Please transcribe the data below in full, word for word, without the images.

*Provided material*.
━━━
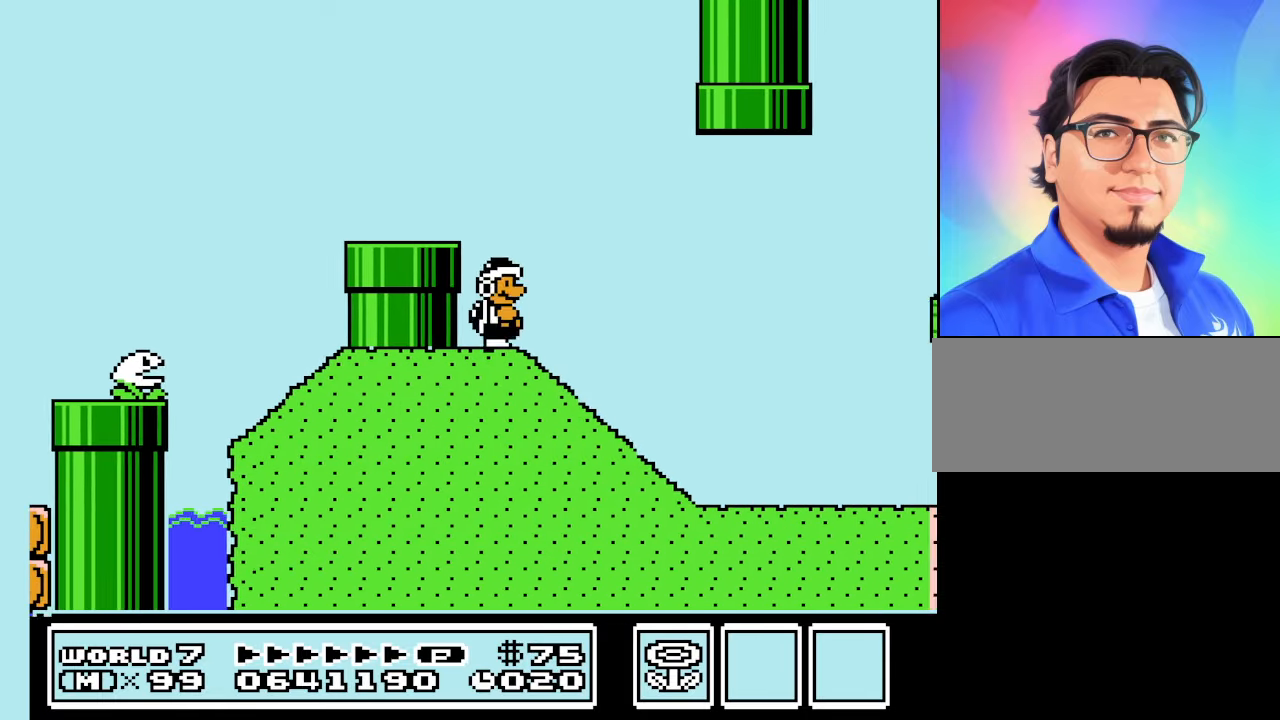
{"buttons": ["B", "DPAD_DOWN"], "events": [[133, "DPAD_RIGHT", "up"], [300, "DPAD_RIGHT", "down"], [400, "DPAD_RIGHT", "up"], [500, "DPAD_DOWN", "down"]]}
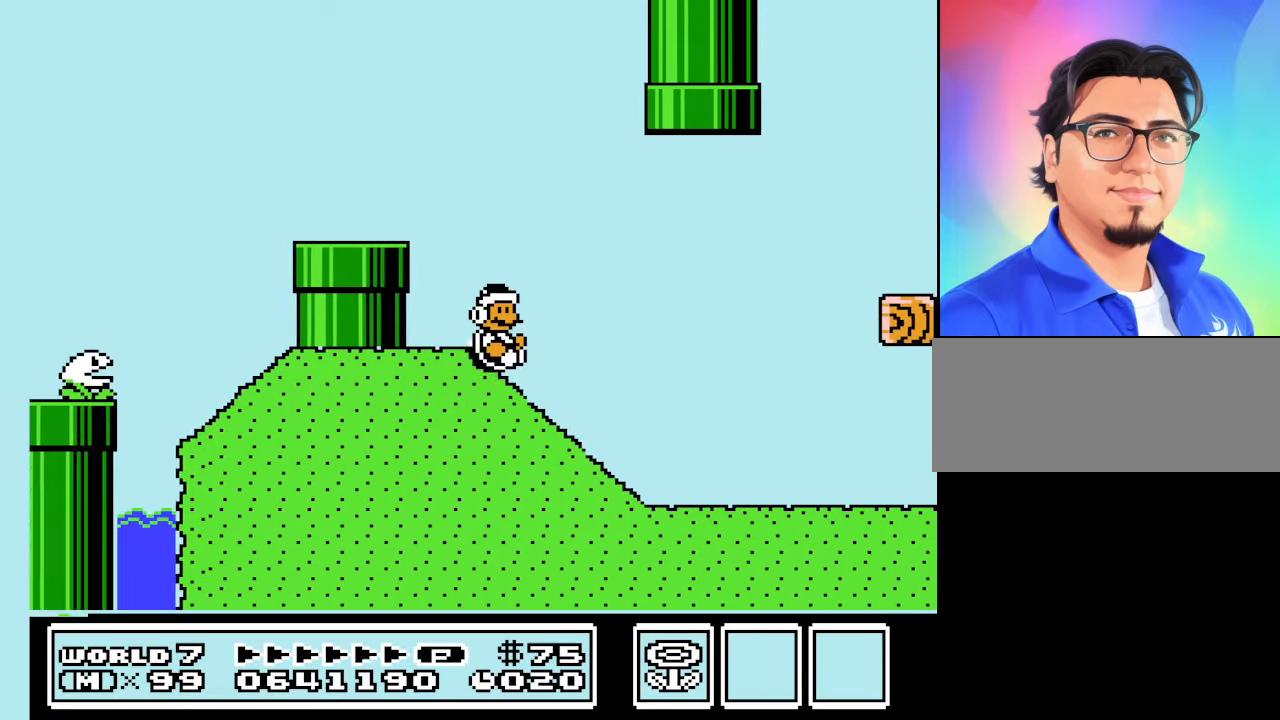
{"buttons": ["A", "B"], "events": [[100, "DPAD_DOWN", "up"], [333, "A", "down"]]}
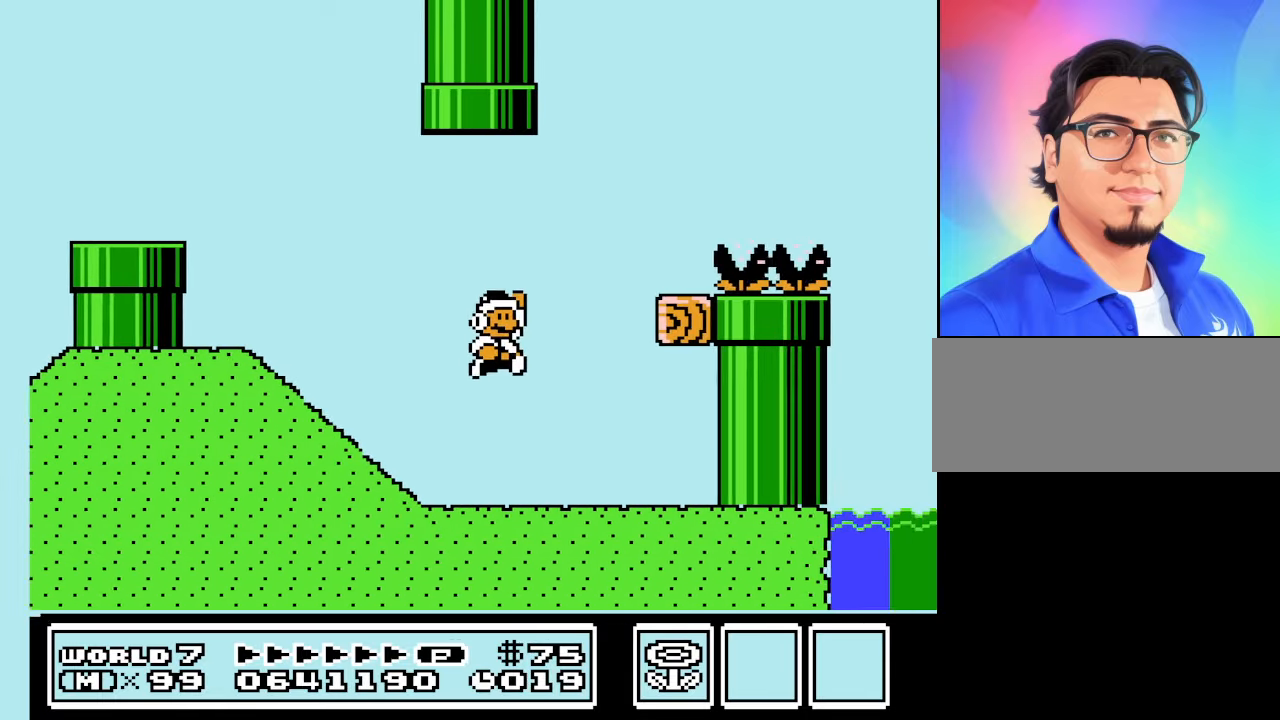
{"buttons": ["A", "B"], "events": []}
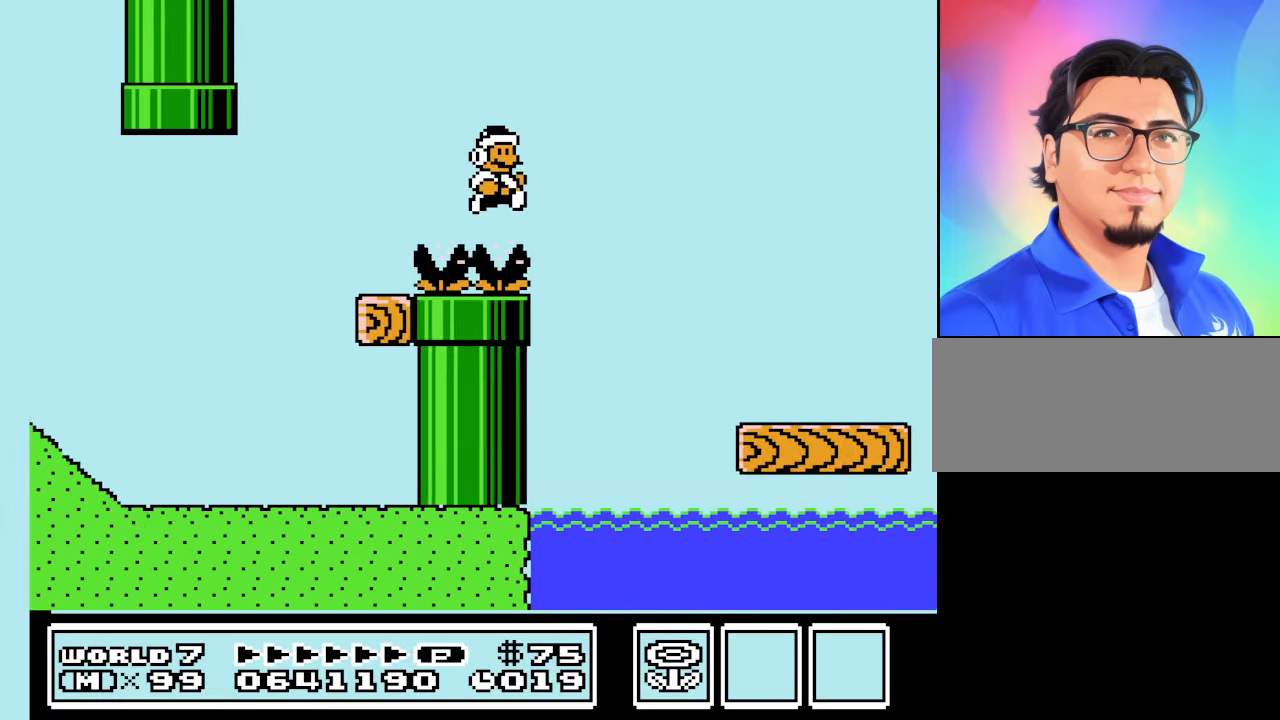
{"buttons": ["B", "DPAD_UP", "DPAD_LEFT"], "events": [[167, "DPAD_LEFT", "down"], [300, "A", "up"], [500, "DPAD_UP", "down"]]}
━━━
*Solved problem*.
{"buttons": ["B", "DPAD_DOWN"], "events": [[133, "DPAD_RIGHT", "up"], [300, "DPAD_RIGHT", "down"], [400, "DPAD_RIGHT", "up"], [500, "DPAD_DOWN", "down"]]}
{"buttons": ["A", "B"], "events": [[100, "DPAD_DOWN", "up"], [333, "A", "down"]]}
{"buttons": ["A", "B"], "events": []}
{"buttons": ["B", "DPAD_UP", "DPAD_LEFT"], "events": [[167, "DPAD_LEFT", "down"], [300, "A", "up"], [500, "DPAD_UP", "down"]]}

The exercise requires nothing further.